How Can I Project Love to Others if I Don’t Feel Loved Myself?
In order to attain a higher quality of love than what we feel in our day-to-day lives, we need to play a game. Why a game? It is because in a game, we do not play who we are now, but who we would like to be.
Humanity in general would not progress without games. As children, we often perceived games as absolute truths, and by playing them, we developed in myriad ways. If we were to immerse ourselves in playing a game like kids do, then we would not be able to stop; we would live in that game more and more, becoming better and better at it.
In the method of Kabbalah, the game of acting out positive, loving and caring connections — the connections that exist in our higher, eternal and perfect state — is a key practical tool in attaining the goal of Kabbalah studies: the revelation of the Creator, the upper force of love, bestowal and connection.
Kabbalists advise us to love others, even if only pretending to love them as much as we can invest in doing so, and within that love, we will start feeling the Creator.

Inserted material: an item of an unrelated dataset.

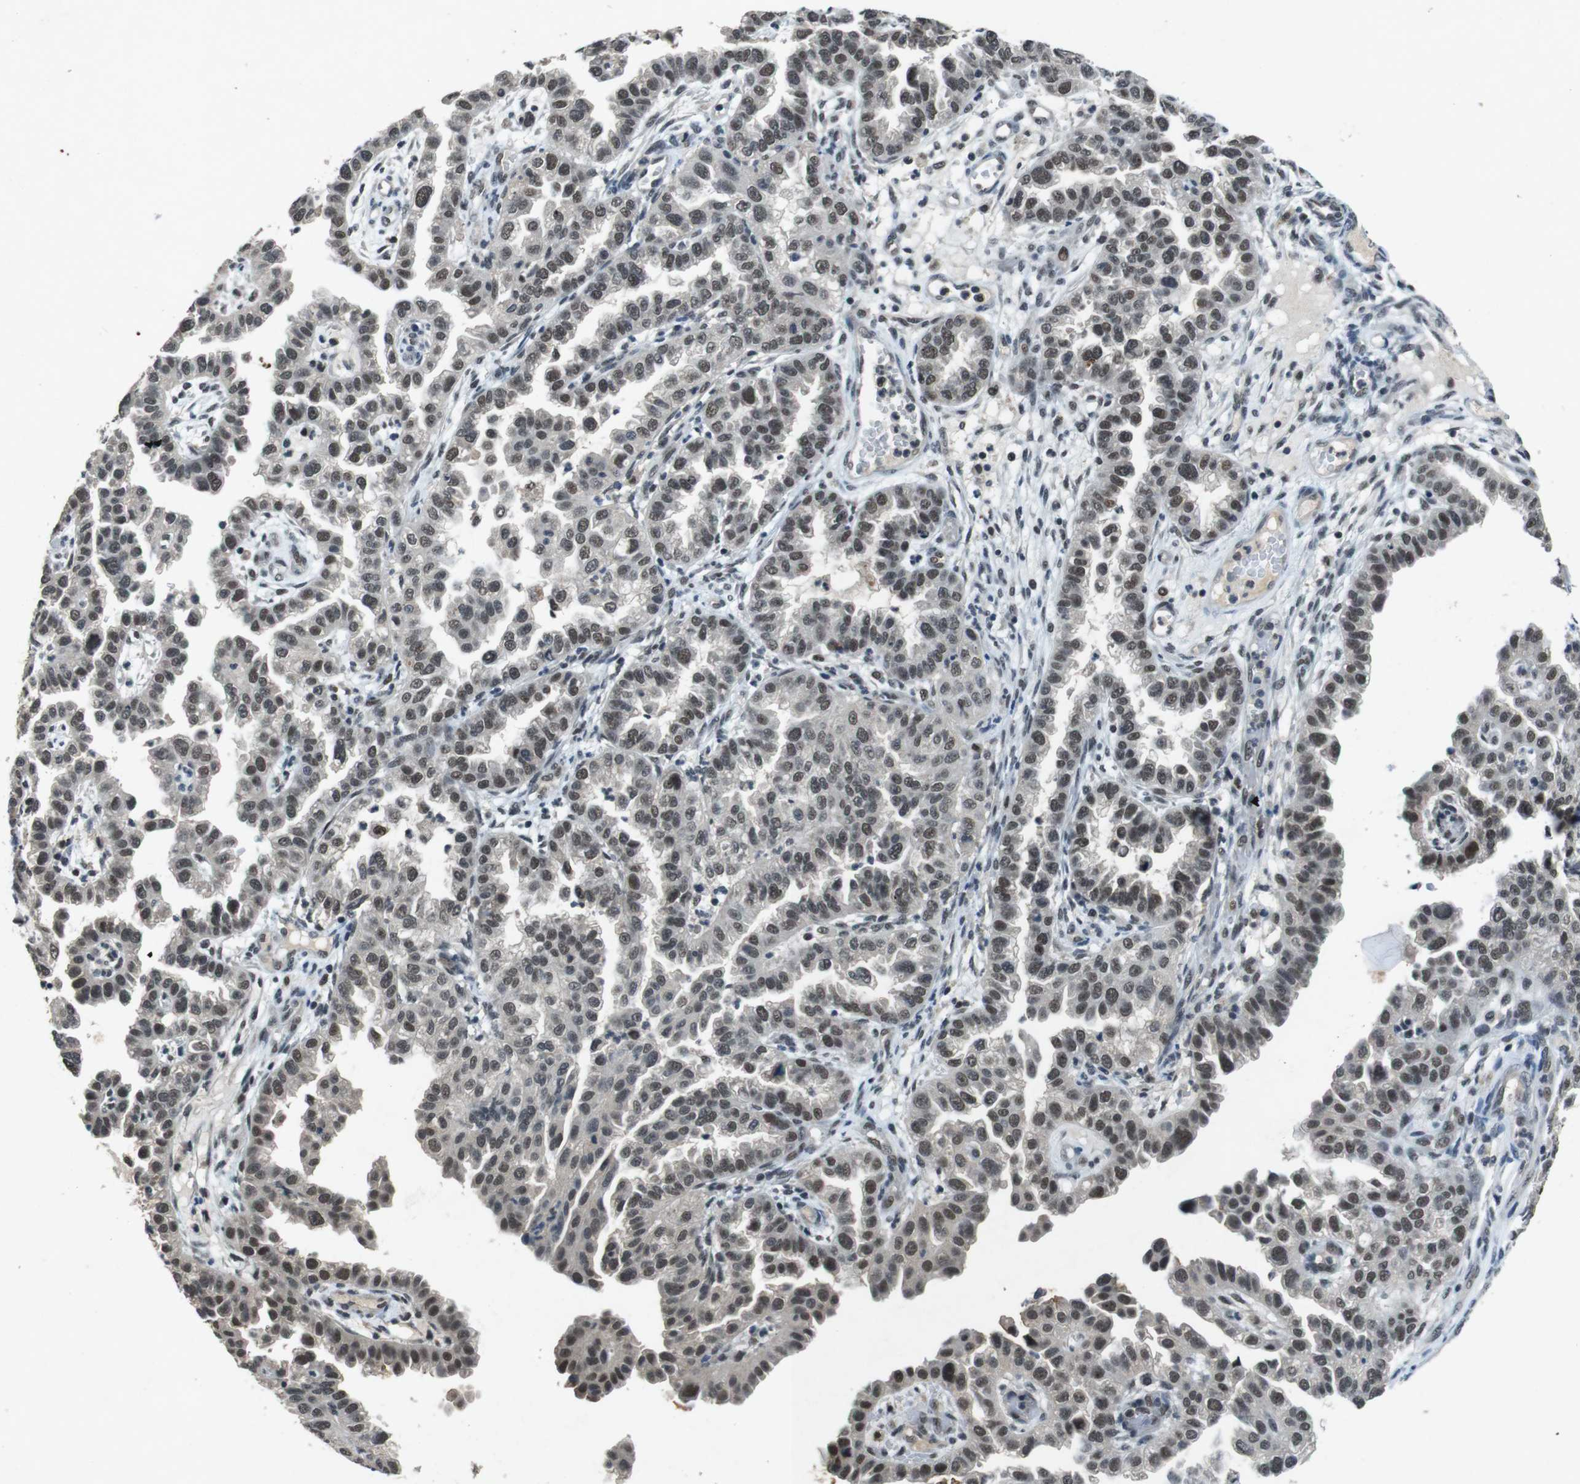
{"staining": {"intensity": "moderate", "quantity": "25%-75%", "location": "nuclear"}, "tissue": "endometrial cancer", "cell_type": "Tumor cells", "image_type": "cancer", "snomed": [{"axis": "morphology", "description": "Adenocarcinoma, NOS"}, {"axis": "topography", "description": "Endometrium"}], "caption": "Immunohistochemical staining of endometrial cancer (adenocarcinoma) reveals moderate nuclear protein staining in approximately 25%-75% of tumor cells. Immunohistochemistry stains the protein in brown and the nuclei are stained blue.", "gene": "USP7", "patient": {"sex": "female", "age": 85}}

It is a central reason why Kabbalists have always studied in small groups, which are called “tens.” They provide a place where we can exercise love of others in practice, where each member pretends to love the others, and together they aim to create an atmosphere that encourages the opening of hearts to one another. In such an atmosphere, each member eventually “dissolves” in a common field of love that starts filling the connection they build.
Such a process requires pretending to love until loving others becomes a second nature. By acting out love of others again and again, returning to it several times each day, we then incorporate in this loving tendency to such an extent that we eventually melt in it. We then become suitable for the attainment of the Creator’s revelation.
Incorporating in love means incorporating in the Creator. We pretend to love until it ceases to be a game and becomes the game of our lives. We first play it artificially, pretending that we love others without feeling any special desire to love them. This is a stage where we need to convince ourselves why we carry out such efforts without any special feelings, i.e., where we connect such efforts to the higher goal we aim to reach.
At a certain stage, a warm feeling suddenly awakens within us. If we study in a Kabbalistic group, then the efforts to love that the others in this group apply shows us a positive example. Seeing their dedication to the love of others can then awaken a feeling in us that we cannot return the same love to them. We then review our attitude to others and to life in general, and we again gain the strength to try and exit ourselves in order to love others.
This ongoing calibration of our attitude leads to a point where the corporeal reality fades in importance, and only the sublime and true sensation of love remains.
When this genuine love reveals, our egoistic self becomes replaced with the force of love itself, the Creator. Such a revelation can happen precisely if we pretend to love others throughout myriad states of feeling no natural motivation to do so. Those efforts serve to minimize the importance of relating to our natural, self-centered demands, and form a place that can then become filled with a new quality: the force of love, bestowal and connection itself, the quality of the Creator.